All provinces west of Ontario contain land Canada gained through the Numbered Treaties signed between 1871 and 1921. In those treaties, traditional indigenous territories were signed over to the British crown in exchange for hunting rights, reserves and annual payments. First Nations groups argue that treaty rights are continuously eroded by various Canadian governments.
The recent Canadian Truth and Reconciliation Commission has called to attention the Canadian government’s tenuous relationship with indigenous peoples. Thrush says Making Treaty 7 explores the reclamation of historical narrative and encourages educational reform.
“[Education] is something that needs to happen throughout Canada — not only in universities, but in the school system as well,” Thrush says. “We’ve grown up in a society that has not always been told the true history of what’s happened in this country, and it’s all just sort of coming out in the last few years. So I think it’s imperative for all Canadians to know what exactly those treaties were about.”
The subject matter of the play includes the residential school system and the smallpox epidemic that killed many aboriginal people when Europeans first arrived in North America. Stories presented in the play are developed from the firsthand experiences of Alberta’s aboriginal communities.

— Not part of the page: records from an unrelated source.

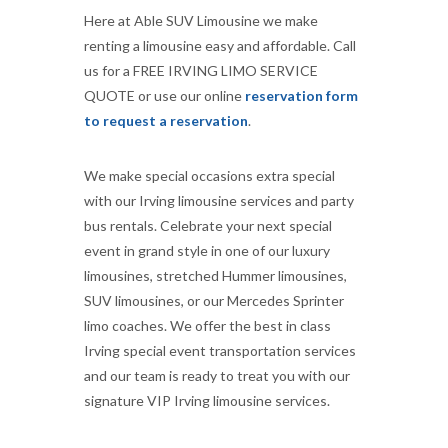
Here at Able SUV Limousine we make
renting a limousine easy and affordable. Call
us for a FREE IRVING LIMO SERVICE
QUOTE or use our online
reservation form
to request a reservation
.
We make special occasions extra special
with our Irving limousine services and party
bus rentals. Celebrate your next special
event in grand style in one of our luxury
limousines, stretched Hummer limousines,
SUV limousines, or our Mercedes Sprinter
limo coaches. We offer the best in class
Irving special event transportation services
and our team is ready to treat you with our
signature VIP Irving limousine services.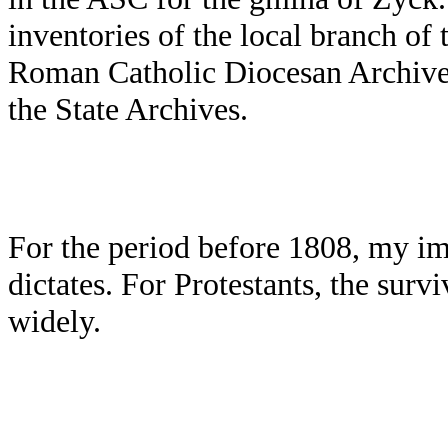
inventories of the local branch of 
Roman Catholic Diocesan Archives,
the State Archives.
For the period before 1808, my im
dictates. For Protestants, the surv
widely.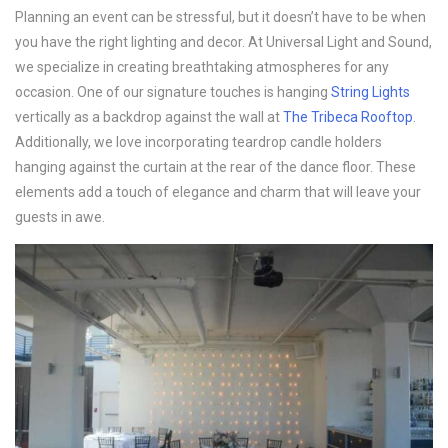
Planning an event can be stressful, but it doesn’t have to be when
you have the right lighting and decor. At Universal Light and Sound,
we specialize in creating breathtaking atmospheres for any
occasion. One of our signature touches is hanging
String Lights
vertically as a backdrop against the wall at
The Tribeca Rooftop
.
Additionally, we love incorporating teardrop candle holders
hanging against the curtain at the rear of the dance floor. These
elements add a touch of elegance and charm that will leave your
guests in awe.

“The show is about creating conversation,” Thrush explains. “A national conversation about the things that are going to bring people together and allow people to see the similarities that we have, as well as the things that have created opposition between the cultures. Education is our buffalo, is what we say. So we need to be able to have those conversations and be able to share that information freely with support from all peoples.”
Making Treaty 7 runs from Sept. 23—25 at 7:00 p.m. at Mount Royal University’s Bella Concert Hall. Tickets are $40 and can be purchased online at making-treaty7.com.